Sağlanan Metin:
· · ·
Featured Post

20 April 2012

daldan dala...

Merhaba,
Bir süredir yazmayı düşündüklerimi bugün toparlayım istedim. Daldan dala atlayacağım biras:)

Bir kitap:
Öncelikle bugün bitirmiş olduğum bir kitaptan bahsetmek istiyorum: Serenad-Zülfü Livaneli. Hüzünlü ve oldukça etkileyici bir roman. Çok akıcı bir kitap olduğu için, hızla okuyabiliyorsunuz. Beni kitapta iki şey çok etkiledi. Birincisi; Ermeni, Türk, Yahudi kim olursa olsun, azınlıkta olan halka karşı her zaman bir zulüm olmuş, hem bu topraklarda hem de diğer topraklarda. İnsanoğlunun bu kadar acımasız olabilmesi, beni bir kez daha ürküttü romanı okurken. 
Öyle çok şey var ki, yakın tarihimizle ilgili bilmediğimiz... Mesela 1942 yılında, Romanya'daki Yahudileri Filistin'e taşımak üzere yola çıkan Struma adlı geminin Şile açıklarında Sovyetlerce havaya uçurulduğunu yeni öğrendim. Gemi arızalandığı için, 71 gün boyunca Şile'de bekletilmiş ve kimsenin gemiden çıkarılmasına izin verilmemiş. O gemiden sadece Vehbi Koç, iş ortağı olan bir aileyi patlama öncesi kurtarabilmiş. Olayda esas suçlu Sovyetler gibi görünse de; 768 kişiyi ölüme terkeden İngiltere, Türkiye, Almanya gibi ülkelerin basiretsizliği de affedilir gibi değil. Bu üzücü konu hakkında biraz daha ayrıntı öğrenmek ister misiniz bilmiyorum ama isterseniz: tık
Bu kitapta beni etkileyen ikinci şeyse; roman kahramanı olan kadının(Maya) hikayeyi anlatırken hayatında yaşadığı radikal değişiklikler oldu.
· · ·
Yapılacak İşler:
a: Sağlanan metinde "daldan dala..." ifadesini içeren sözcüklerden başlayıp "ürküttü romanı okurken." ifadesinden sonra biten bölümü, hiçbir değişiklik yapmadan yazınız.
b: Aşağıdaki ifadelerin her birinin sağlanan metinle uyuşup uyuşmadığını evet veya hayır ile belirtiniz ve her kararı belirleyen sözcükleri metinden aynen aktarınız: (i) Struma adlı gemi, Şile'de 71 gün bekletilmiştir. (ii) Metni kaleme alan kişi, söz konusu kitabı bir hafta önce bitirmiştir. (iii) Kitap, yavaş ve zor okunan bir eser olarak nitelendirilmektedir.
· · ·
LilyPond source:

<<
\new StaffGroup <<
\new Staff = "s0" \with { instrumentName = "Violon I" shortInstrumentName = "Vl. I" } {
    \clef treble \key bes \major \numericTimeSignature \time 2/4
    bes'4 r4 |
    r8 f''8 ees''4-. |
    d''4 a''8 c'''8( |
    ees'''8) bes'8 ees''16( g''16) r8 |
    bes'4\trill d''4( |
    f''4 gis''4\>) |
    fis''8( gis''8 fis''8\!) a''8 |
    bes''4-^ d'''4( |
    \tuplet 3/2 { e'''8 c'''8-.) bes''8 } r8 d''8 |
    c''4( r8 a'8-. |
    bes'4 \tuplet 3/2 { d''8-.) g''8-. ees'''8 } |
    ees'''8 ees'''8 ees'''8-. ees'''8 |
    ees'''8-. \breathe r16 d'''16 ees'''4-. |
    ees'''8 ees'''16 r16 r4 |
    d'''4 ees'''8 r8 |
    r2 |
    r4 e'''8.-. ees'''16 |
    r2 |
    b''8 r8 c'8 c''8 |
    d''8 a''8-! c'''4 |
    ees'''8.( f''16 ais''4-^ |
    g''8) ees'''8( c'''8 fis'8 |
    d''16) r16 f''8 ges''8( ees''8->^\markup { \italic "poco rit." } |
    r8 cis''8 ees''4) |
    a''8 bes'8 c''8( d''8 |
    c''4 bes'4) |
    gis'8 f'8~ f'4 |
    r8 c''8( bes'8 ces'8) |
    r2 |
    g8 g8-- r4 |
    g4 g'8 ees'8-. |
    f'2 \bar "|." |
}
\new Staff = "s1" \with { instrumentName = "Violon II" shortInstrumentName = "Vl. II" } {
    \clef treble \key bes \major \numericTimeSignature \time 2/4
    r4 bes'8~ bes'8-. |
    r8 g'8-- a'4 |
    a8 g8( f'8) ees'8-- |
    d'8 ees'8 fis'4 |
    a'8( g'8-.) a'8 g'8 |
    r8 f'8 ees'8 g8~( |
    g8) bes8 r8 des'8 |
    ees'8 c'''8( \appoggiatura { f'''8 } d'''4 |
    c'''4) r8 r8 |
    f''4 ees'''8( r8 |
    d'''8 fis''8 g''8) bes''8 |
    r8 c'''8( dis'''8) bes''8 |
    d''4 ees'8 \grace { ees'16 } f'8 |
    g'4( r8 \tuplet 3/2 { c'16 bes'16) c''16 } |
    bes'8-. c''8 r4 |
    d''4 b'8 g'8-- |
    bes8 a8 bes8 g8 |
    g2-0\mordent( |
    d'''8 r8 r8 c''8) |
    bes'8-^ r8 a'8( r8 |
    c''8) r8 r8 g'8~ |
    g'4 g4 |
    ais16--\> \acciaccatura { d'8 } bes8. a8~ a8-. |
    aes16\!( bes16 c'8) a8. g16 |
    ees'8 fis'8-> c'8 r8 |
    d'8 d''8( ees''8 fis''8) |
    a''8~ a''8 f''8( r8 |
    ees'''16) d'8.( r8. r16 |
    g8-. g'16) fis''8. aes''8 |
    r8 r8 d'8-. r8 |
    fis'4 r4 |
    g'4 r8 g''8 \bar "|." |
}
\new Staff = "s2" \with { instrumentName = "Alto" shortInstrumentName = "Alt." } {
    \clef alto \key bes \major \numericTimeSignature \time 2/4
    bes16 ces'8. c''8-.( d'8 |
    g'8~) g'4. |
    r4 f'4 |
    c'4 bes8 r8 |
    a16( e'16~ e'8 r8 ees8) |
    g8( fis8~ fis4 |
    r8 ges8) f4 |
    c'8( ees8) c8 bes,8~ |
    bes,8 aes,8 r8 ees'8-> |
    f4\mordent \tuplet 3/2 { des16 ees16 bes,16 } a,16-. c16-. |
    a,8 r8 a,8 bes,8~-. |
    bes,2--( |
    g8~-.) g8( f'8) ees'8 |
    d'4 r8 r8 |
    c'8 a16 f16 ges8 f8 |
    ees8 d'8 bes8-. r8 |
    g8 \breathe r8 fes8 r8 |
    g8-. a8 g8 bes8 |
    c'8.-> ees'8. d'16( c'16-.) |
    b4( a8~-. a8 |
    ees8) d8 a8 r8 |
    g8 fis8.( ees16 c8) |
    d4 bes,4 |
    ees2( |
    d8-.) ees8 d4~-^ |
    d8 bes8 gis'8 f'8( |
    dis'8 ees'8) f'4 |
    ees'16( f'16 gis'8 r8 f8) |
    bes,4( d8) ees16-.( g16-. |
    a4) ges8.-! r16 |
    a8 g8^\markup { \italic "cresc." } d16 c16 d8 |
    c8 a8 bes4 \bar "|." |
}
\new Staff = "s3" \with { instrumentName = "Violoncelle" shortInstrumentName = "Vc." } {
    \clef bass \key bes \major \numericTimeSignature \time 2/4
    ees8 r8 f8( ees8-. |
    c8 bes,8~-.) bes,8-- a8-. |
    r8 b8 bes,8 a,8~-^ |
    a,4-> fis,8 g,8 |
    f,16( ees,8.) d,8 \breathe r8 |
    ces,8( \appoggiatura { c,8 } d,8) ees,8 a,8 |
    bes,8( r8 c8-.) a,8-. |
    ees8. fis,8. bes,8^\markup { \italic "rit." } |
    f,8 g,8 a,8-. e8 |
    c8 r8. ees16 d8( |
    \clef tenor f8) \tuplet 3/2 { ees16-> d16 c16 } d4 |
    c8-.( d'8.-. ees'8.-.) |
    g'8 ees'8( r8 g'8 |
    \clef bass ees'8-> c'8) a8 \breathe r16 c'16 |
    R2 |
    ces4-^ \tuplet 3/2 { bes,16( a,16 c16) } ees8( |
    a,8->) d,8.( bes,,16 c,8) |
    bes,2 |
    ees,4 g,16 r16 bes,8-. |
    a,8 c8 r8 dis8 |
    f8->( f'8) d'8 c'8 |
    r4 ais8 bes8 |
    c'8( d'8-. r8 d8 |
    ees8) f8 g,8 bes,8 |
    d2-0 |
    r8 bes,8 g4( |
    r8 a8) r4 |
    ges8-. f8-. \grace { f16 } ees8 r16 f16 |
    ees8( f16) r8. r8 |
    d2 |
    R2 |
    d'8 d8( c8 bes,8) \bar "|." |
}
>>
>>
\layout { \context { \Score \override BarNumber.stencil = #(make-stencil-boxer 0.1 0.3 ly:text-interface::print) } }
· · ·
Sıralı Sonuçlar:
a:
daldan dala...

Merhaba,
Bir süredir yazmayı düşündüklerimi bugün toparlayım istedim. Daldan dala atlayacağım biras:)

Bir kitap:
Öncelikle bugün bitirmiş olduğum bir kitaptan bahsetmek istiyorum: Serenad-Zülfü Livaneli. Hüzünlü ve oldukça etkileyici bir roman. Çok akıcı bir kitap olduğu için, hızla okuyabiliyorsunuz. Beni kitapta iki şey çok etkiledi. Birincisi; Ermeni, Türk, Yahudi kim olursa olsun, azınlıkta olan halka karşı her zaman bir zulüm olmuş, hem bu topraklarda hem de diğer topraklarda. İnsanoğlunun bu kadar acımasız olabilmesi, beni bir kez daha ürküttü romanı okurken.

b:
(i) Evet: "71 gün boyunca Şile'de bekletilmiş"
(ii) Hayır: "bugün bitirmiş olduğum bir kitaptan"
(iii) Hayır: "Çok akıcı bir kitap olduğu için, hızla okuyabiliyorsunuz."